*Problem statement*
The answer must be every line from the entries below that includes "webbplatsen".
Start of Block
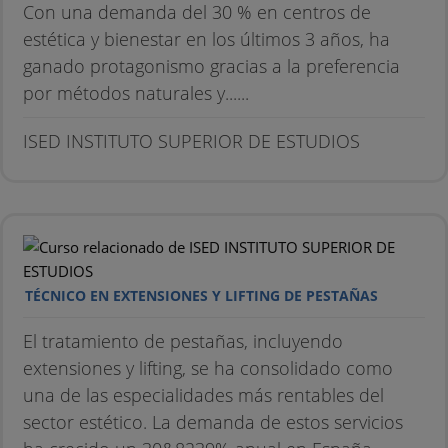
Con una demanda del 30 % en centros de
estética y bienestar en los últimos 3 años, ha
ganado protagonismo gracias a la preferencia
por métodos naturales y......
ISED INSTITUTO SUPERIOR DE ESTUDIOS
TÉCNICO EN EXTENSIONES Y LIFTING DE PESTAÑAS
El tratamiento de pestañas, incluyendo
extensiones y lifting, se ha consolidado como
una de las especialidades más rentables del
sector estético. La demanda de estos servicios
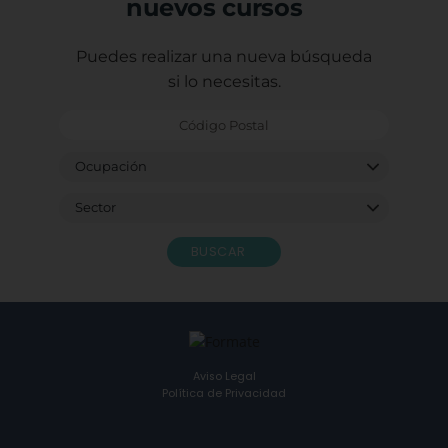
nuevos cursos
Puedes realizar una nueva búsqueda
si lo necesitas.
BUSCAR
Aviso Legal
Política de Privacidad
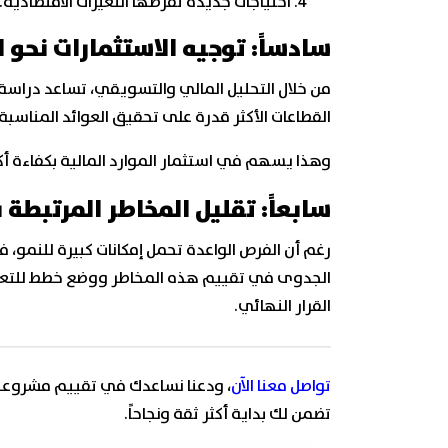
احتياجات جديدة تفرضها التغيرات الاقتصادية.
سادساً: توجيه الاستثمارات نحو ا
من خلال التحليل المالي والتسويقي، تساعد دراسة
القطاعات الأكثر قدرة على تحقيق العوائد المناسبة 
وهذا يسهم في استثمار الموارد المالية بكفاءة أكب
سابعاً: تقليل المخاطر المرتبطة 
رغم أن الفرص الواعدة تحمل إمكانات كبيرة للنمو، 
الجدوى في تقييم هذه المخاطر ووضع خطط للتعامل 
القرار النهائي.
تواصل معنا الآن
، ودعنا نساعدك في تقييم مشروعك
تضمن لك بداية أكثر ثقة ونجاحاً.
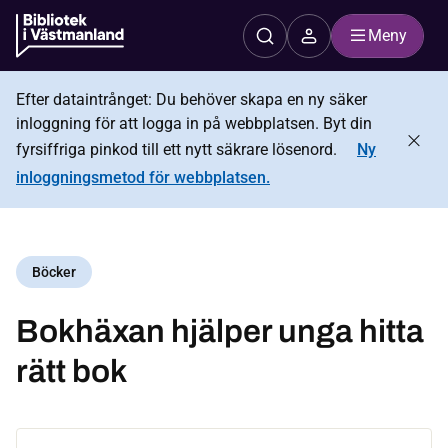
Meny
Efter dataintrånget: Du behöver skapa en ny säker
inloggning för att logga in på webbplatsen. Byt din
fyrsiffriga pinkod till ett nytt säkrare lösenord.
Ny
inloggningsmetod för webbplatsen.
Böcker
Bokhäxan hjälper unga hitta
rätt bok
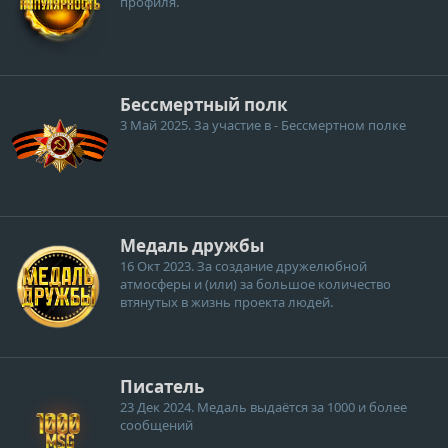
профиля.
Бессмертный полк
3 Май 2025
. За участие в - Бессмертном полке
Медаль дружбы
16 Окт 2023
. За создание дружелюбной
атмосферы и (или) за большое количество
втянутых в жизнь проекта людей.
Писатель
23 Дек 2024
. Медаль выдаётся за 1000 и более
сообщений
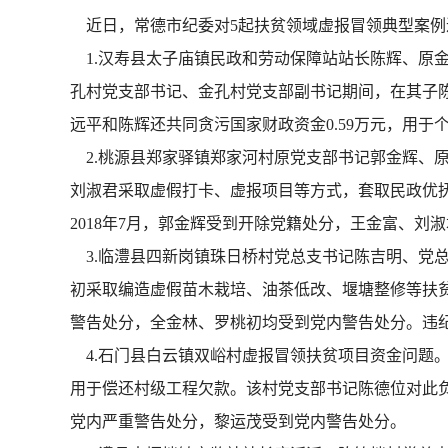
近日，常德市纪委对5起扶贫领域虚报冒领典型案例
1.汉寿县太子庙镇民政和劳动保障站站长陈辉、原金孔
孔村党支部书记、金孔村党支部副书记期间，在其子陈
远平和陈辉还共同贪污国家财政资金0.59万元，用于
2.桃源县郑家驿镇郑家河村原党支部书记郭金辉、原村
刘淑君采取虚假打卡、虚报项目等方式，套取民政优抚
2018年7月，郭金辉受到开除党籍处分，王金富、刘
3.临澧县四新岗镇珠日桥村党总支书记陈吉明、党总
初采取编造虚假苗木栽培、油茶低改、堰塘整修等扶贫
警告处分，全金林、罗桃初均受到党内警告处分。违
4.石门县白云镇双峪村虚报冒领扶贫项目资金问题。2
用于偿还村级工程欠款。该村党支部书记陈德位对此负
党内严重警告处分，黎运茂受到党内警告处分。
End of Block
*Worked solution*
inloggning för att logga in på webbplatsen. Byt din
inloggningsmetod för webbplatsen.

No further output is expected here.